A polIb-1/why1why3 triple mutant yields a pale-green dwarf phenotype and gives rise to abundant DNA rearrangements in plastids. A, Representative photographs of 4-week-old plants for the genotypes used in the cross and the triple-mutant progeny compared to the wild type (WT). B, Representative PCR reactions to evaluate the abundance of DNA rearrangements dependant on microhomology in plastids of the plants presented in A. The plants were grown for 21 d on Murashige and Skoog medium containing 0 or 0.25 μm ciprofloxacin. Two DNA samples were tested for each condition. PCR reactions were done using the primers indicated on the right of the gels. C, Schematic representation of DNA rearrangements evaluated by the PCR approach. Inward-facing primers placed far apart will yield a PCR product only if a deletion has occurred in the region that separates the primers. Outward-facing primers will yield a PCR product only if the template DNA is duplicated or circularized. Primers are represented by black half-arrows.

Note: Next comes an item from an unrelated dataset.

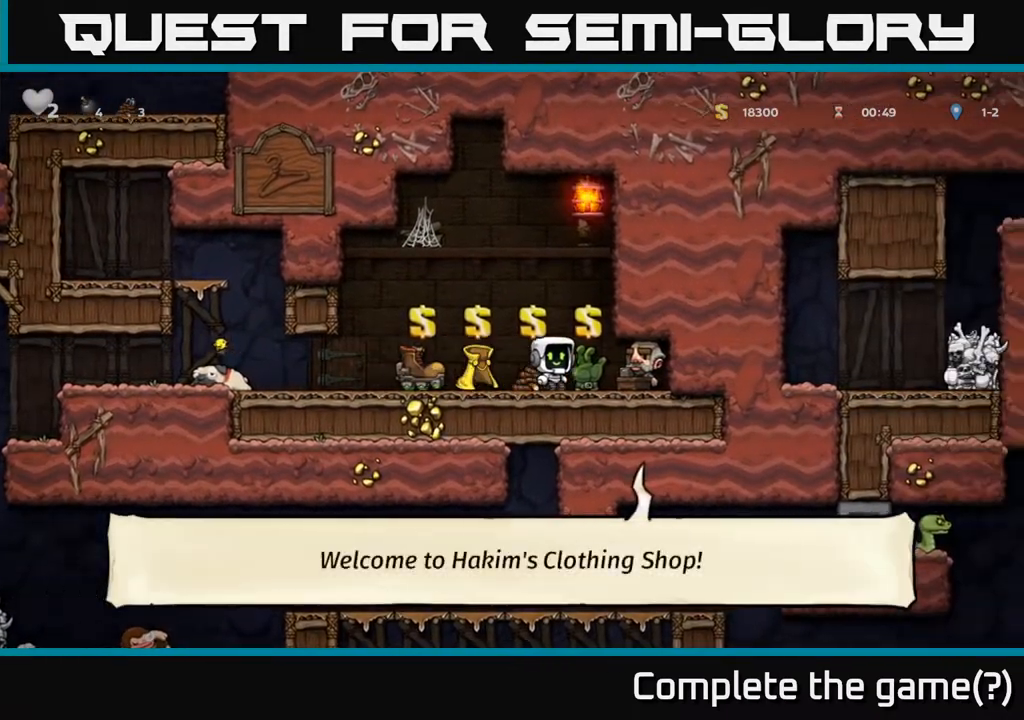
{"buttons": ["DPAD_LEFT"], "left_stick": "center", "right_stick": "center", "events": [[350, "L2", "down"], [450, "L2", "up"], [483, "DPAD_LEFT", "down"]]}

D, Schematic representation of the DNA rearrangements amplified by PCR. The top section shows the position of the primers used to test the plastid genome of Arabidopsis. The bottom section gives a graphical representation of the rearranged DNA molecules. The sequences in the white boxes are the microhomologous sequences that were used to prime the MMBIR process. The original position of the microhomologous sequences in wild-type ptDNA is indicated.